• _Work instructions_: Go through the records that follow and tally the lines with "brides" in them; answer with the number alone.

[Page-level text extractions]
###
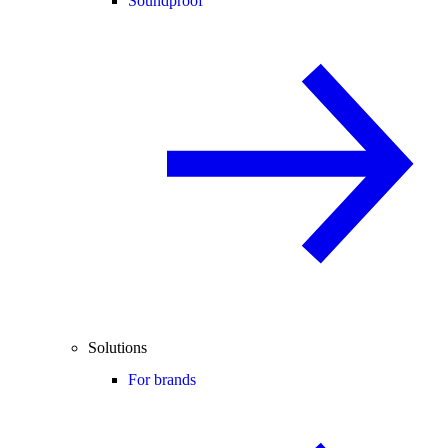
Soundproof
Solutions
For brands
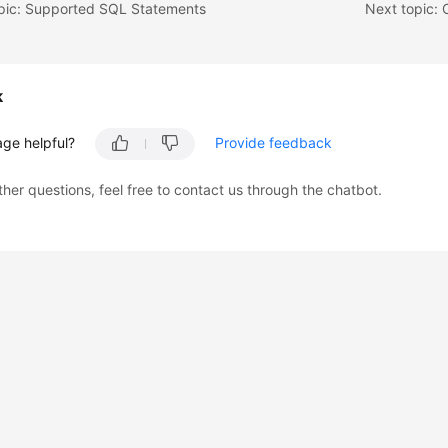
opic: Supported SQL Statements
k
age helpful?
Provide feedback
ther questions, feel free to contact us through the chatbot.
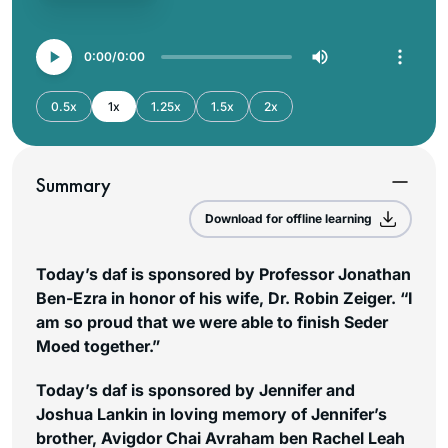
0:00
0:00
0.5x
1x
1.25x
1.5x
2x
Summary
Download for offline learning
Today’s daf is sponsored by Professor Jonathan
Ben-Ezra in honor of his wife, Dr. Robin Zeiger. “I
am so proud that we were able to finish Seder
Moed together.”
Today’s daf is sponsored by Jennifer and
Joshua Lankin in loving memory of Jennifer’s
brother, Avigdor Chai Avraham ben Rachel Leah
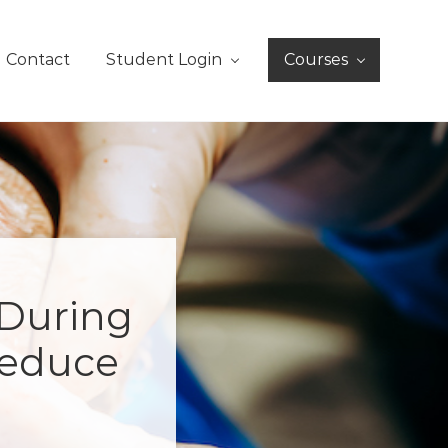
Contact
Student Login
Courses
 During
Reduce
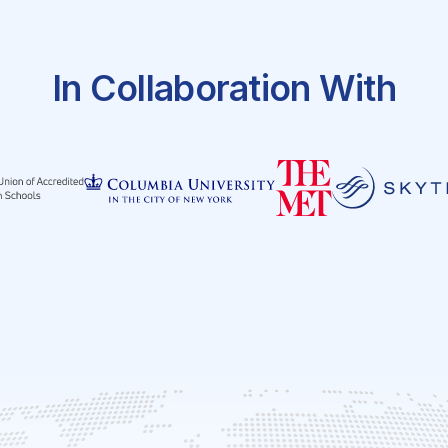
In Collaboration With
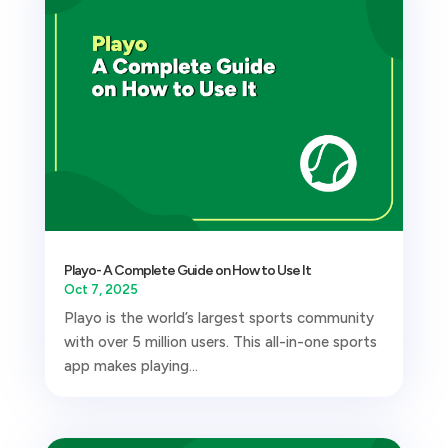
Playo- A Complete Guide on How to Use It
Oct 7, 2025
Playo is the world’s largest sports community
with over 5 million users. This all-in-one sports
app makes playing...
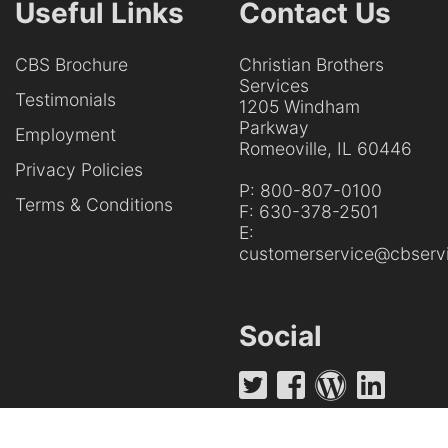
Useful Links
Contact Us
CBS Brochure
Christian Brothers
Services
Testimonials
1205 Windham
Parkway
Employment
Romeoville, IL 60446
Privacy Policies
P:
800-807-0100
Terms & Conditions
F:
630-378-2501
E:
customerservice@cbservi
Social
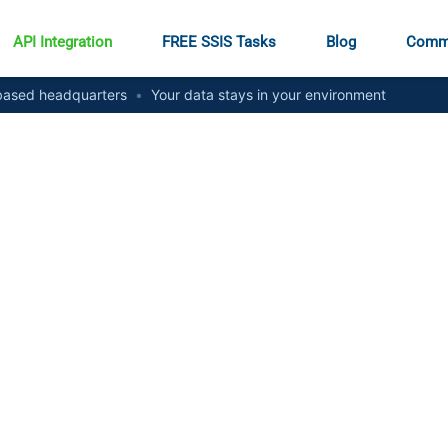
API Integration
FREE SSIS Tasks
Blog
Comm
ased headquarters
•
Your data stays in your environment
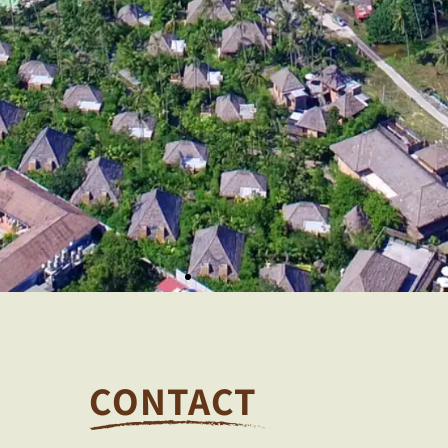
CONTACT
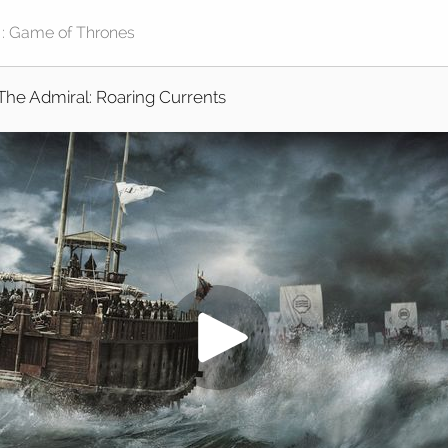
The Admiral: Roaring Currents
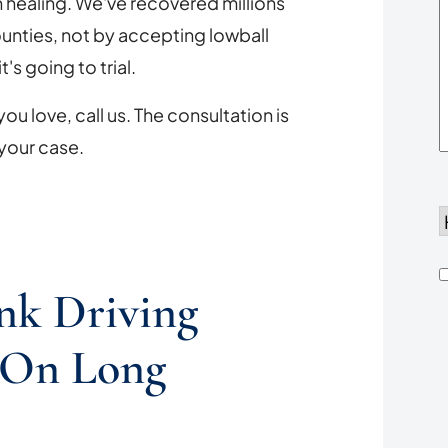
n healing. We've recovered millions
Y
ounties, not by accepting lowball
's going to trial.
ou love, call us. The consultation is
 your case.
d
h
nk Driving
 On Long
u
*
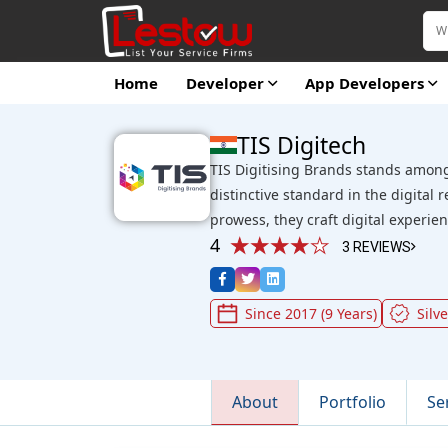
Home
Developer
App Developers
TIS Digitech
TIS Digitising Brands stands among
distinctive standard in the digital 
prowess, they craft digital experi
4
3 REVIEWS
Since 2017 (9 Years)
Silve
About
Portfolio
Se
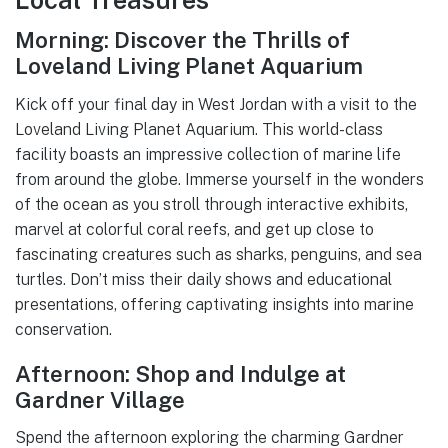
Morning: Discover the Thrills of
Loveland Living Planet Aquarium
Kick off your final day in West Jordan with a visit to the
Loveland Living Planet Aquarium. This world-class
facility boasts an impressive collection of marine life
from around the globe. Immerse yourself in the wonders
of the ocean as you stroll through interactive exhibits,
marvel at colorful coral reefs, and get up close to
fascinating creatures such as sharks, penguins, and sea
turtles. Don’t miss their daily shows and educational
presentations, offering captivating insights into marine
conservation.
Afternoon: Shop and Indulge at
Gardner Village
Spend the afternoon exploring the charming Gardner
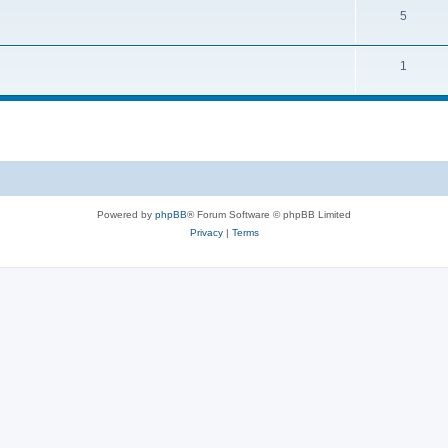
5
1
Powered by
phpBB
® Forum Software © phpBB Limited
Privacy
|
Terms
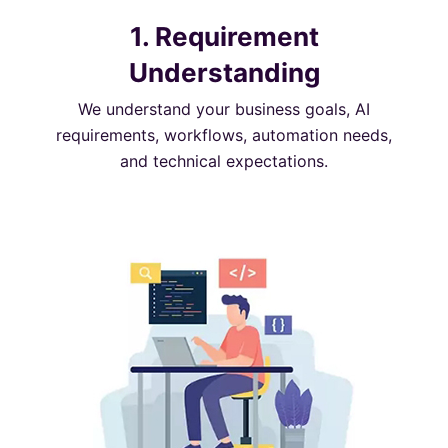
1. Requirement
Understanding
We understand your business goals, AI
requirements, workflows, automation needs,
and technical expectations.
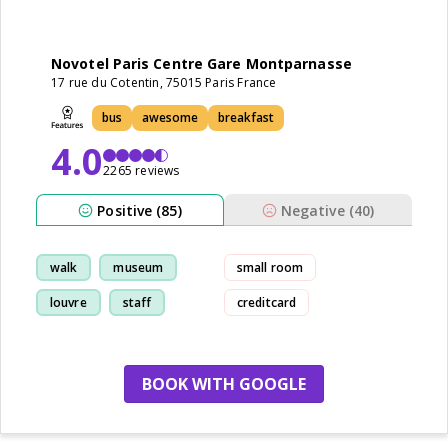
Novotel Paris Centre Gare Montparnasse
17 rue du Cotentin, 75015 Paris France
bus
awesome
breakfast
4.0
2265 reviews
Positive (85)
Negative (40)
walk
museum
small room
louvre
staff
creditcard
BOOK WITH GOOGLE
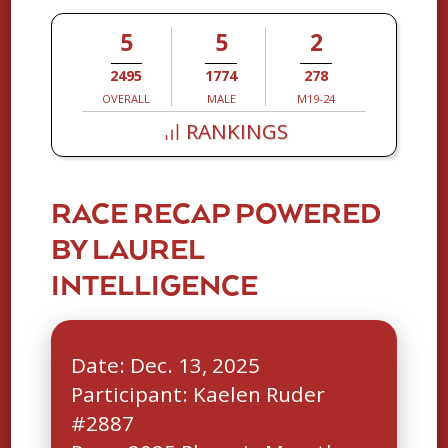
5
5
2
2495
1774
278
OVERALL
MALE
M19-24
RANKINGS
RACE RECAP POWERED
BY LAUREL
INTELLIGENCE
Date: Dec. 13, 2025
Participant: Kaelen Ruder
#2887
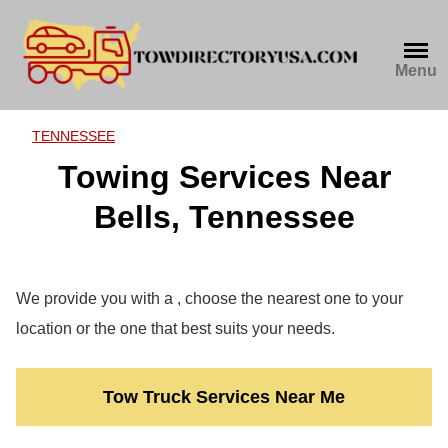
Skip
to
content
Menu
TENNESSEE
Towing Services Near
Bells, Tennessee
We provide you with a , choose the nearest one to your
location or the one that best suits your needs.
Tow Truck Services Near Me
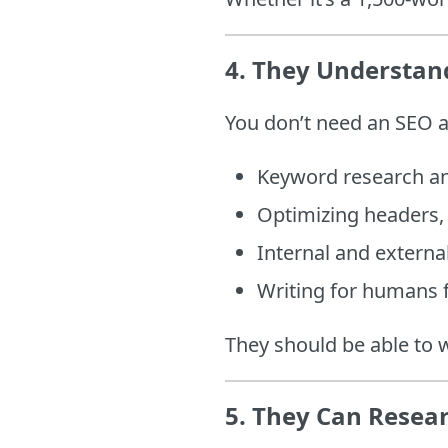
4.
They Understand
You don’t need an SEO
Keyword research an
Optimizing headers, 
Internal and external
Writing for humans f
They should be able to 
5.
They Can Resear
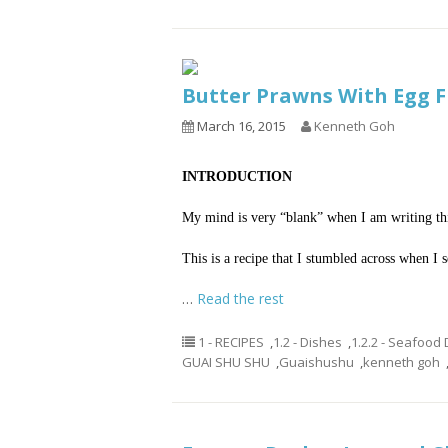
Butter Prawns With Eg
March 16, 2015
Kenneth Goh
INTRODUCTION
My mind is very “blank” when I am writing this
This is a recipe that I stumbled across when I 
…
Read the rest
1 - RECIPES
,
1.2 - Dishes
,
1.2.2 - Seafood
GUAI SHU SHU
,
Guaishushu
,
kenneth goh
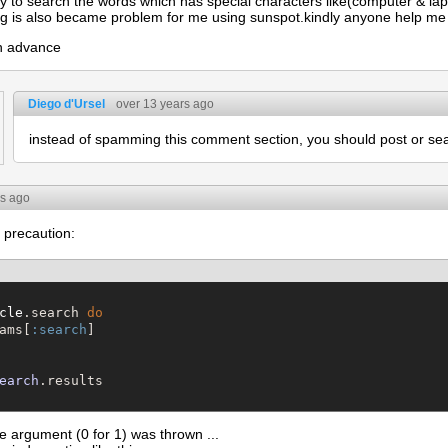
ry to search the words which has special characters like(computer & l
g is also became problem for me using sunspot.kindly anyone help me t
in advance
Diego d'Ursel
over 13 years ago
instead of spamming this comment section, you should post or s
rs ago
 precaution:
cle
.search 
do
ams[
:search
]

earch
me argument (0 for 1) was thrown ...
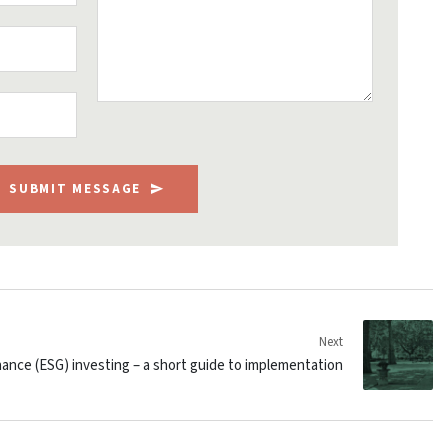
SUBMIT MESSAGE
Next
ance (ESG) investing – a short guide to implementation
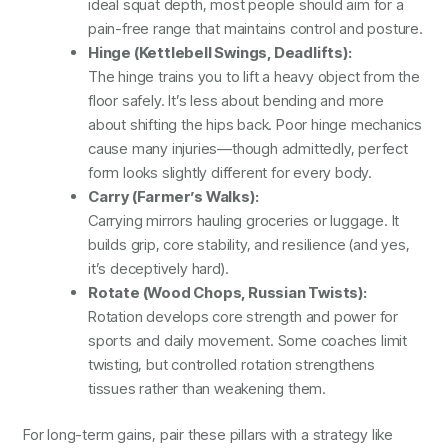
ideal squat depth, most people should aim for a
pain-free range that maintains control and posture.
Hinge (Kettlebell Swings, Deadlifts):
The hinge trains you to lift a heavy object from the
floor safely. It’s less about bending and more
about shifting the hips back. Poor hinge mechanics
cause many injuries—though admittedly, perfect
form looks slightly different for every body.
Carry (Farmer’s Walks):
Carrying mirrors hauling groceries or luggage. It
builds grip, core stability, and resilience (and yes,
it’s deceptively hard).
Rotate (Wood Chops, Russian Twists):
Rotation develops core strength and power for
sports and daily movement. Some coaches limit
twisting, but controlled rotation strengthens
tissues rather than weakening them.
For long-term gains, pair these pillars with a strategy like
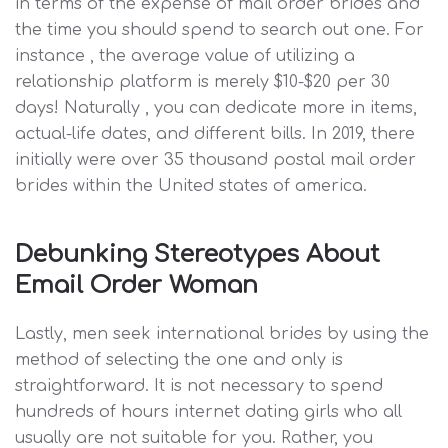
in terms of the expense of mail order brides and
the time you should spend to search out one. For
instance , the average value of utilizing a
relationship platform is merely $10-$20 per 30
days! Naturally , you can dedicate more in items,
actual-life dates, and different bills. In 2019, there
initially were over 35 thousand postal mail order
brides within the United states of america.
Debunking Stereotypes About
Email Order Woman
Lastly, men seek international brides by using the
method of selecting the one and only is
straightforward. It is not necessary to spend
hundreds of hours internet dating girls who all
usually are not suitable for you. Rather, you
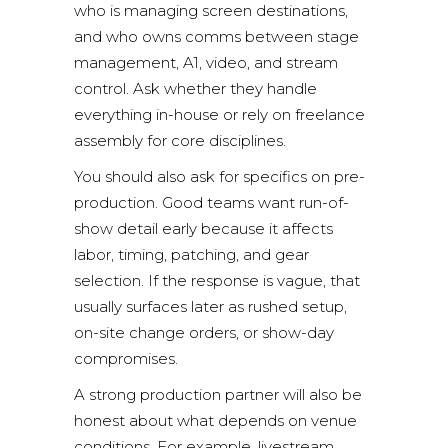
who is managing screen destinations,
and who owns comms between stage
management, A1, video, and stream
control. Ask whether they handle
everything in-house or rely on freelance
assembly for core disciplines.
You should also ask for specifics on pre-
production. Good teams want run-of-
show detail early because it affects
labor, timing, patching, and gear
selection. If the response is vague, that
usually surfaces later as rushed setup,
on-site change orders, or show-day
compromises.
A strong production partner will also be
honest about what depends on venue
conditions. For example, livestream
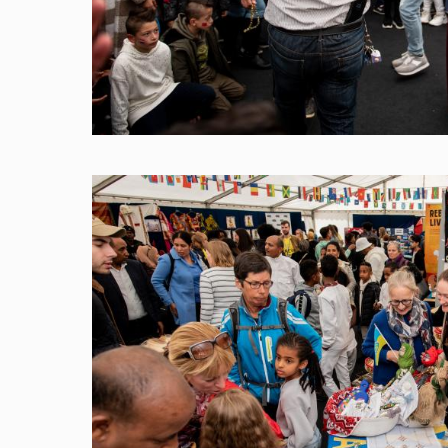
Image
###
• _Your solution_: 3